Limitations and Risks

  1. Extremely high concept density: Schema Pack, Dream Cycle, Minions, Brain ⊥ Source dual-axis — new users need time to understand these concepts.
  2. Agent ecosystem dependency: GBrain is designed to be used by AI agents; standalone UX is not as polished as Obsidian/Notion.
  3. 1,097 open issues: The project iterates extremely fast (40+ versions in 3 months); stability is in flux.
  4. Bun runtime: Depends on Bun rather than Node.js; may encounter compatibility issues in some environments.
  5. Knowledge graph syntax dependency: Typed edges require specific Markdown syntax; existing notes need adaptation.

Conclusion

GBrain is a gift from Garry Tan to the AI agent ecosystem. It proves a thesis: what AI agents need is not better search, but a brain layer that synthesizes answers, self-evolves, and is honest about the boundaries of its knowledge.

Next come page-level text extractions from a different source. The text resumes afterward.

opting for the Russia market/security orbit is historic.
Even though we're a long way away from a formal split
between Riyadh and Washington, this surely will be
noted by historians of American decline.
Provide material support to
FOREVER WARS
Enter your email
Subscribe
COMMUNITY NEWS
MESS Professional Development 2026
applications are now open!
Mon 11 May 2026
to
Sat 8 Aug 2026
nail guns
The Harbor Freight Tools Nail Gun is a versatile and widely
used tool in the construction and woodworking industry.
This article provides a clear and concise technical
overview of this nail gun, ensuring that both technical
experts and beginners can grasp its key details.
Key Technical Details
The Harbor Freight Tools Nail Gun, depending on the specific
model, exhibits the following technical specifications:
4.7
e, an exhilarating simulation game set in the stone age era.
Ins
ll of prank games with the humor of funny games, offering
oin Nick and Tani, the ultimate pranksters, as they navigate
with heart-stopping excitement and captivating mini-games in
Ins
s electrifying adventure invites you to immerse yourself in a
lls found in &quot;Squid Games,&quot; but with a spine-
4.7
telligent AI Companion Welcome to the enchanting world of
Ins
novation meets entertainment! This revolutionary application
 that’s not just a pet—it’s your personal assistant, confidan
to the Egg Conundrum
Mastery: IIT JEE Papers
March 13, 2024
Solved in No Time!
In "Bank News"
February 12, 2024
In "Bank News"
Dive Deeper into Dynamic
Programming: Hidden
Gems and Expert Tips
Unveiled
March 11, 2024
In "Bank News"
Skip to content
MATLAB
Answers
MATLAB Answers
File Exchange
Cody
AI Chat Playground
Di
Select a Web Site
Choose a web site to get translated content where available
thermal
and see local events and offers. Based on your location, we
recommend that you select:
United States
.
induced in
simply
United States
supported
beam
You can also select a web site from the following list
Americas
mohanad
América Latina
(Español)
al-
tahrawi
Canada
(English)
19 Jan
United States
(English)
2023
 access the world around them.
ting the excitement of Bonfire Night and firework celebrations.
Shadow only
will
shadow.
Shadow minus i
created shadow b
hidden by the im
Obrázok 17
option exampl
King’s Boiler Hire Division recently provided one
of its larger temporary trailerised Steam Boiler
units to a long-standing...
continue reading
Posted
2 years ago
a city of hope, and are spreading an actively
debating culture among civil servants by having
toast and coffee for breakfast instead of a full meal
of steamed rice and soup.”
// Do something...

Its design philosophy is worth studying for every developer building AI systems:

  1. Search vs. Synthesis: Finding relevant pages is not the endpoint; reading them and giving the answer is.
  2. Deterministic vs. LLM-driven: Knowledge graphs don't need LLMs — deterministic rules are cheaper and more reliable.
  3. Honesty over cleverness: Gap analysis tells users "here's what I don't know" — the rarest quality in AI systems.
  4. Sleep time is the most valuable compute: Dream Cycle turns overnight idle compute into knowledge evolution.

Our recommendation: if you're using AI agents (Claude Code, Cursor, OpenClaw, Hermes), GBrain is currently the best memory layer. 30-minute agent-assisted install, 43 skills out of the box. Start with gbrain think to experience synthesized answers, then gradually explore Schema Pack customization and Dream Cycle automation.

For teams building a "second brain" or "company knowledge base," GBrain's federated multi-user architecture and OAuth isolation are production-grade infrastructure.